The inaugural ONE Data report found that many low- and middle-income countries — particularly in Africa — are now paying more to China in debt servicing than they are receiving in fresh loans. This reversal reflects a slowdown in new Chinese lending even as older debts remain due.

“The fact that there’s less lending coming in, but that previous lending from China still needs to be serviced — that’s the source of the outflows,” said David McNair, executive director at ONE Data.

As China’s net financing declines, multilateral institutions have stepped in as the main source of development finance. Net financing from multilateral lenders rose by 124% over the past decade and now accounts for 56% of net flows — equivalent to $379 billion between 2020 and 2024.

Africa has been hit hardest by the shift.

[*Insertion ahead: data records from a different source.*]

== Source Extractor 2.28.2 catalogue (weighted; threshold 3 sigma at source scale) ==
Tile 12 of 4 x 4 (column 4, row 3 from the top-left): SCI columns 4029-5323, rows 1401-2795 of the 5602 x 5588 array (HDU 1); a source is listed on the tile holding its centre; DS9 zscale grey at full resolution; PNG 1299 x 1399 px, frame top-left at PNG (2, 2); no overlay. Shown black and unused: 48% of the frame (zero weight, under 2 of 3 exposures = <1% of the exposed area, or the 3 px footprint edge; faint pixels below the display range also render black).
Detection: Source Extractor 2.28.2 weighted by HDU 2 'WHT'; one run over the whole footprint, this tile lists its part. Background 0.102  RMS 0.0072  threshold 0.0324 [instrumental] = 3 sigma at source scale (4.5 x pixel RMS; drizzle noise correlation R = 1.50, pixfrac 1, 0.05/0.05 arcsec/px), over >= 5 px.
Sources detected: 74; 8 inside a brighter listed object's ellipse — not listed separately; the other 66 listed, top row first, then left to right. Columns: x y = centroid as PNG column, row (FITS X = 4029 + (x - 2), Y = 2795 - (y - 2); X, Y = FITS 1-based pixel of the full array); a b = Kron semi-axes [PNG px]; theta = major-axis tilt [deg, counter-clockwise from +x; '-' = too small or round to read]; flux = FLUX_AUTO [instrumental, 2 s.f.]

The continent moved from a $30 billion net inflow from China in 2015–2019 to a $22 billion net outflow in 2020–2024.

The report does not yet include the effects of aid cuts that began in 2025. However, the closure of the U.S. Agency for International Development and reduced allocations from other developed countries have already strained developing economies, especially in Africa. McNair said once 2025 data becomes available, it is likely to show a steep drop in Official Development Assistance.

While the trend is “a net negative” for African nations struggling to fund public services and investment, McNair noted it could also encourage greater domestic accountability as governments rely less on external financing.

The report also highlighted a broader decline in bilateral finance and private external debt flows — trends expected to worsen as aid cuts deepen from 2025 onward.